Overview
Nextflow is a pipeline engine that can take advantage of the batch nature of the HPC environment to efficiently and quickly run Bioinformatic workflows.
For more information about Nextflow, please visit Nextflow - A DSL for parallel and scalable computational pipelines
The ampliseq pipeline is a bioinformatics analysis pipeline used for 16S rRNA amplicon sequencing data.
https://github.com/nf-core/ampliseq
Install NextFlow locally
PBS session: qsub -I -S /bin/bash -l walltime=168:00:00 -l select=1:ncpus=4:mem=8gb
tmux
module load java
Test NextFlow: nextflow run nf-core/ampliseq -profile test,singularity --metadata "Metadata.tsv"

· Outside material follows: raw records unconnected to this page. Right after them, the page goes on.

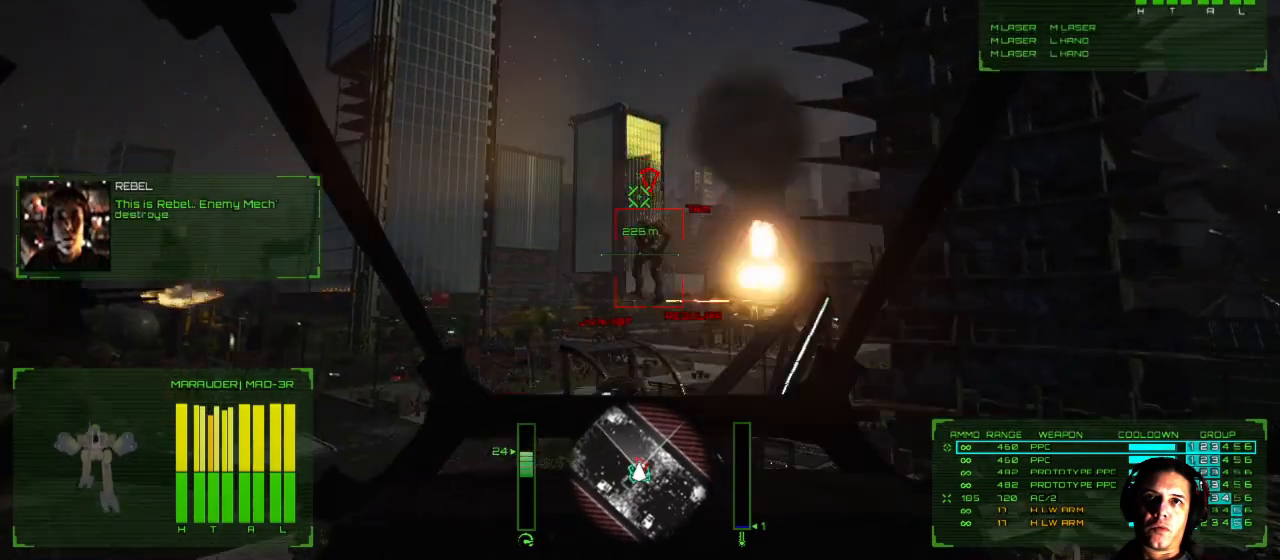
{"buttons": [], "left_stick": "down", "right_stick": "up-left", "events": []}
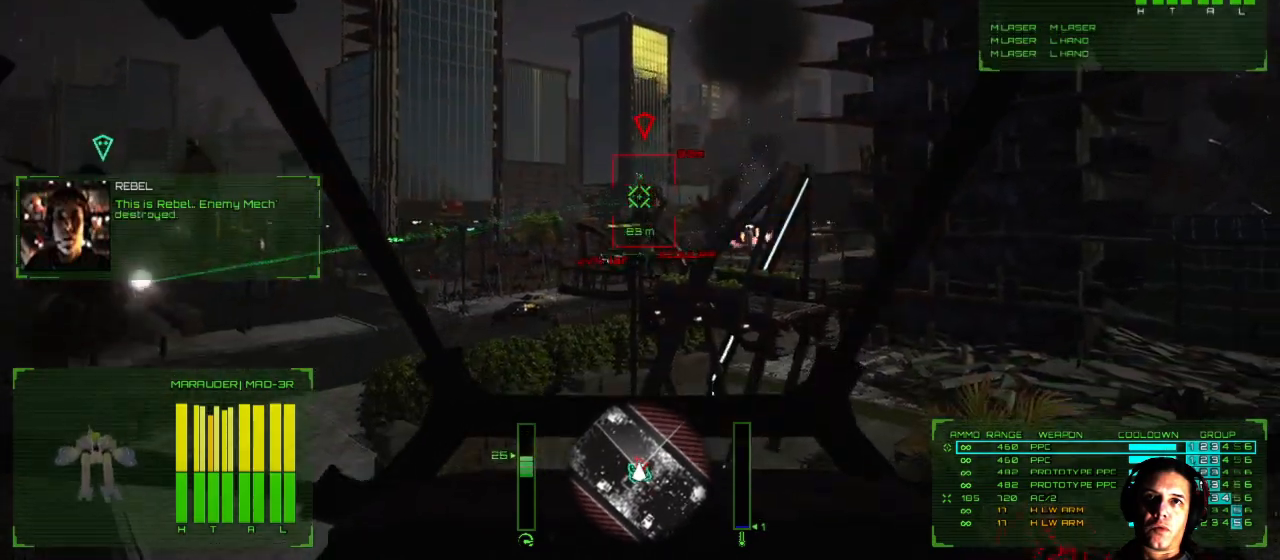
{"buttons": [], "left_stick": "up-right", "right_stick": "down", "events": [[83, "R1", "down"], [117, "left_stick", "center"], [183, "left_stick", "right"], [217, "R1", "up"], [217, "right_stick", "center"], [317, "right_stick", "down"], [367, "left_stick", "up-right"]]}
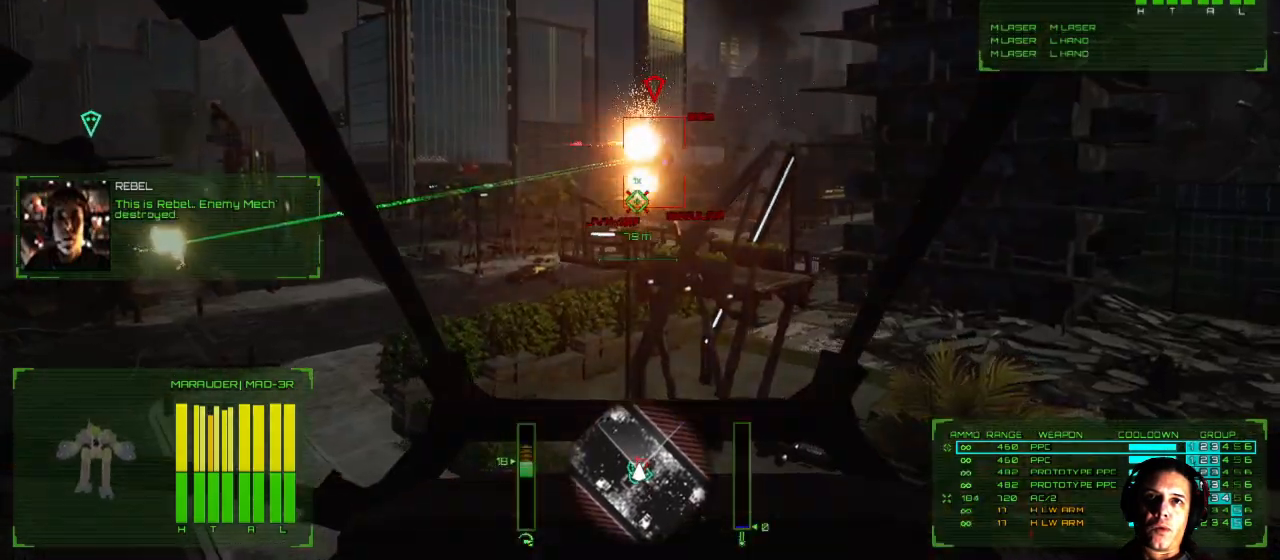
{"buttons": [], "left_stick": "up", "right_stick": "down-right", "events": [[67, "left_stick", "up"], [450, "right_stick", "down-right"]]}
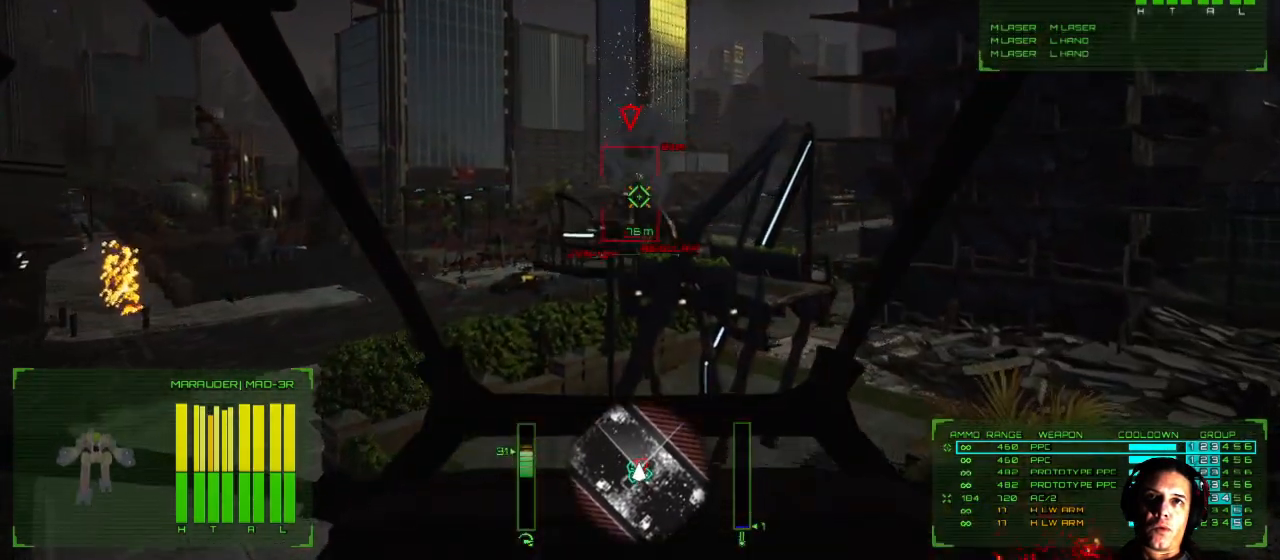
{"buttons": [], "left_stick": "up-left", "right_stick": "up-left", "events": [[167, "left_stick", "up-left"], [233, "right_stick", "center"], [317, "right_stick", "left"], [383, "right_stick", "up-left"]]}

failed! Data files listed in metadata.tsv not found. Need local copies for this parameter.
Tried without metadata: NextFlow: nextflow run nf-core/ampliseq -profile test,singularity
Initially ran, then failed during trimming '
cutadapt: error: pigz: abort: read error on 1_S103_L001_R2_001.fastq.gz (No such file or directory) (exit code 2)

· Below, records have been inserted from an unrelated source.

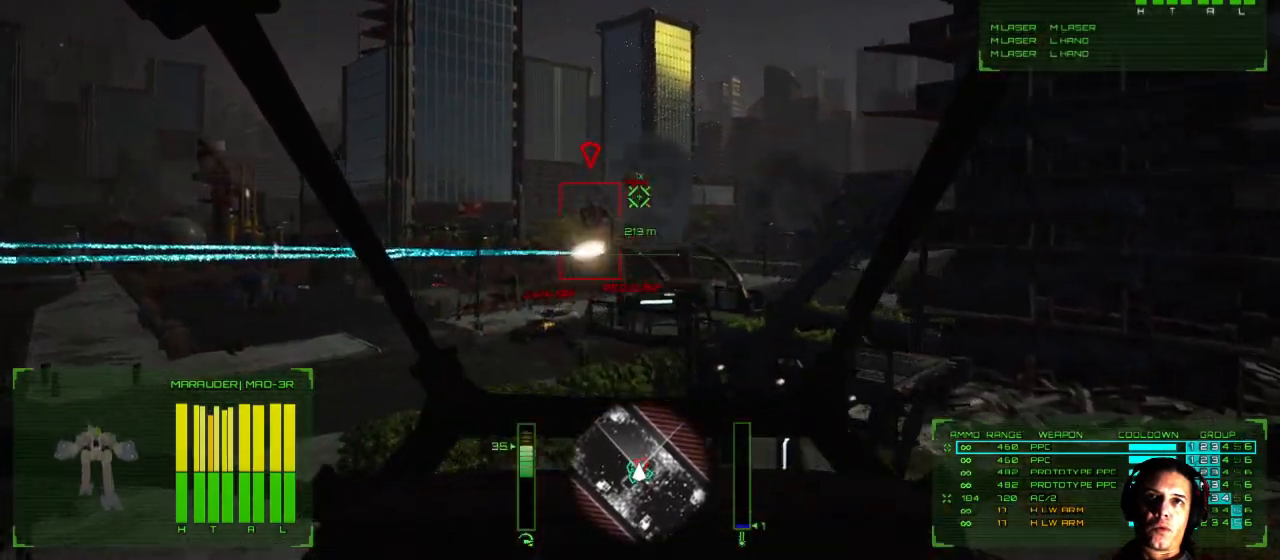
{"buttons": [], "left_stick": "center", "right_stick": "left", "events": [[267, "left_stick", "center"], [333, "R2", "down"], [450, "R2", "up"], [483, "right_stick", "left"]]}
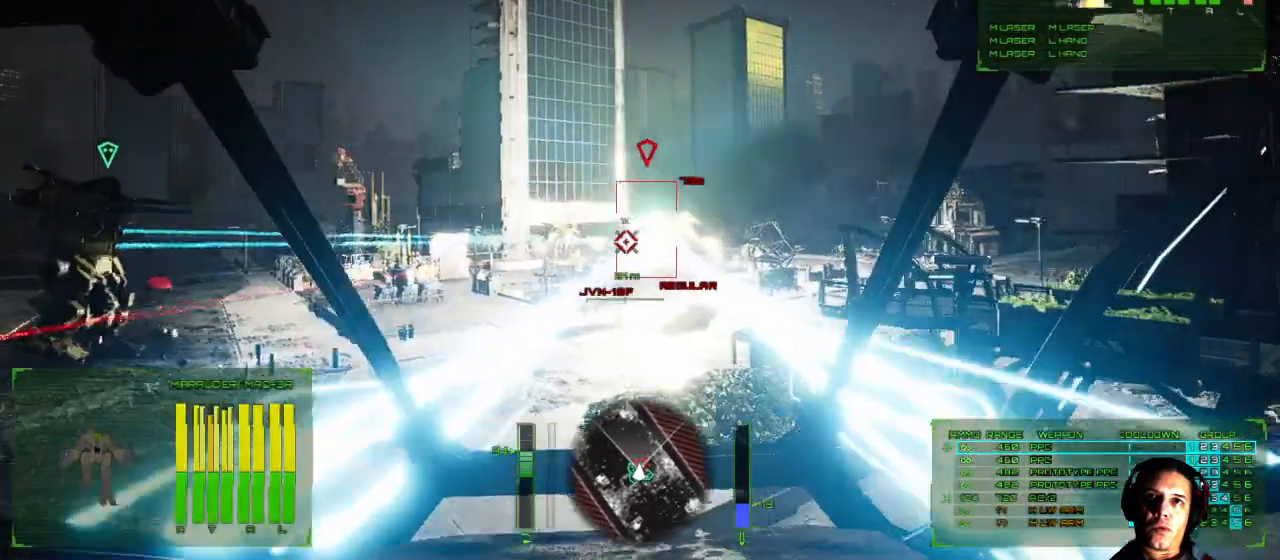
{"buttons": [], "left_stick": "up-right", "right_stick": "left", "events": [[100, "left_stick", "right"], [300, "left_stick", "up-right"]]}
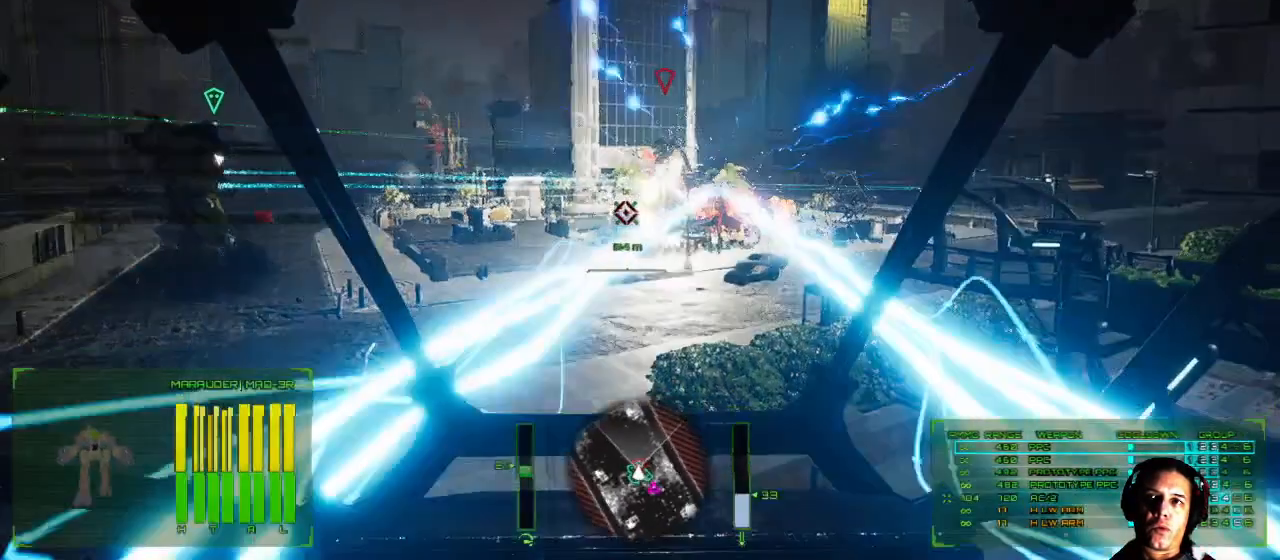
{"buttons": [], "left_stick": "up", "right_stick": "center", "events": [[117, "left_stick", "up"], [400, "right_stick", "center"]]}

' Looks like cannot pull down files. Need to pull files locally.Keeps failing with different errors every time. HPC issue methinks.
One intemittant error: cannot download metadata.tsv file.

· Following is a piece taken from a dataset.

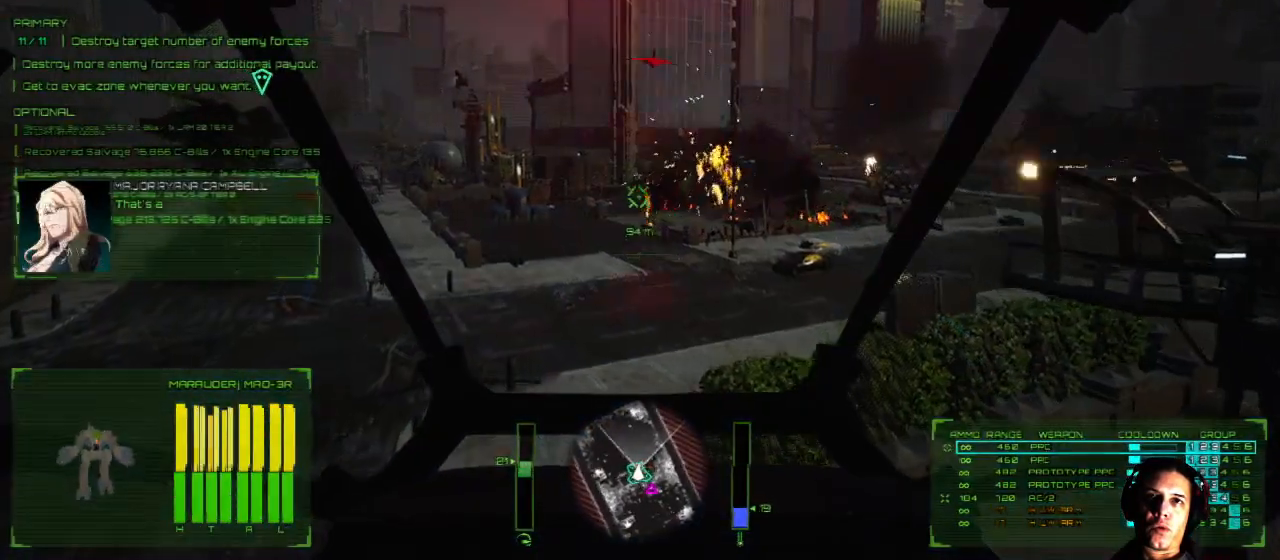
{"buttons": [], "left_stick": "up", "right_stick": "right", "events": [[50, "left_stick", "up-right"], [233, "left_stick", "up"], [367, "right_stick", "right"]]}
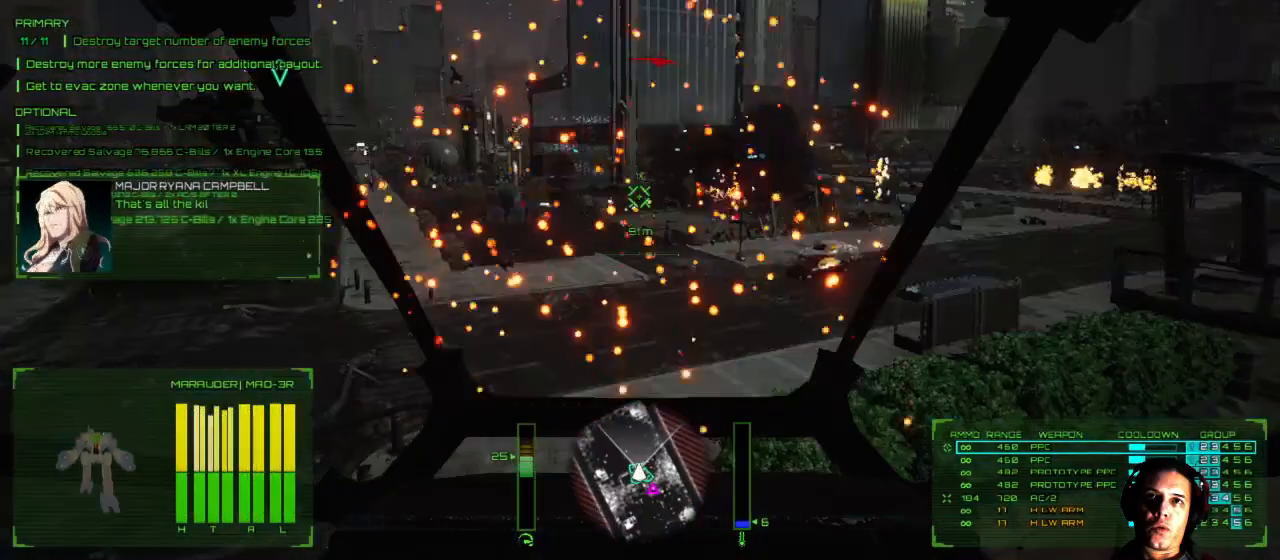
{"buttons": [], "left_stick": "up-left", "right_stick": "right", "events": [[167, "left_stick", "up-left"]]}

Solution: downloading all test files locally, to the root test directory (wget all of them):
1. Metadata file: https://github.com/nf-core/test-datasets/raw/ampliseq/testdata/Metadata.tsv
2.
Classifier: https://github.com/nf-core/test-datasets/raw/ampliseq/testdata/GTGYCAGCMGCCGCGGTAA-GGACTACNVGGGTWTCTAAT-gg_13_8-85-qiime2_2019.7-classifier.qza
3. Fastq files. ['1_S103', ['https://github.com/nf-core/test-datasets/raw/ampliseq/testdata/1_S103_L001_R1_001.fastq.gz', 'https://github.com/nf-core/test-datasets/raw/ampliseq/testdata/1_S103_L001_R2_001.fastq.gz']], ['1a_S103', ['https://github.com/nf-core/test-datasets/raw/ampliseq/testdata/1a_S103_L001_R1_001.fastq.gz', 'https://github.com/nf-core/test-datasets/raw/ampliseq/testdata/1a_S103_L001_R2_001.fastq.gz']], ['2_S115', ['https://github.com/nf-core/test-datasets/raw/ampliseq/testdata/2_S115_L001_R1_001.fastq.gz', 'https://github.com/nf-core/test-datasets/raw/ampliseq/testdata/2_S115_L001_R2_001.fastq.gz']], ['2a_S115', ['https://github.com/nf-core/test-datasets/raw/ampliseq/testdata/2a_S115_L001_R1_001.fastq.gz', 'https://github.com/nf-core/test-datasets/raw/ampliseq/testdata/2a_S115_L001_R2_001.fastq.gz']] ]}
Creating custom test.config file that points to these local files
NOTE: we should have a standard place on the HPC for these files, that we can point (or symlink) to in the local nextflow.config script.
params {
classifier = "GTGYCAGCMGCCGCGGTAA-GGACTACNVGGGTWTCTAAT-gg_13_8-85-qiime2_2019.7-classifier.qza"
metadata = "Metadata.tsv"
readPaths = [
['1_S103', ['1_S103_L001_R1_001.fastq.gz', '1_S103_L001_R2_001.fastq.gz']],
['1a_S103', ['1a_S103_L001_R1_001.fastq.gz', '1a_S103_L001_R2_001.fastq.gz']],
['2_S115', ['2_S115_L001_R1_001.fastq.gz', '2_S115_L001_R2_001.fastq.gz']],
['2a_S115', ['2a_S115_L001_R1_001.fastq.gz', '2a_S115_L001_R2_001.fastq.gz']]
]
}
It worked! NextFlow has a connectivity issue, at least on the HPC.
6. Run NextFlow tower
7.
8 On to testing Mahsa’s data…:
Downloaded Silva Db from: https://www.arb-silva.de/fileadmin/silva_databases/qiime/Silva_132_release.zip
Nextflow.config params:
params {
max_cpus=32
max_memory=512.GB
max_time = 48.h
input="/work/rumen_16S/nextflow/16S/fastq"
extension="/*.fastq.gz"
FW_primer = "TCGTCGGCAGCGTCAGATGTGTATAAGAGACAGCCTACGGGNGGCWGCAG"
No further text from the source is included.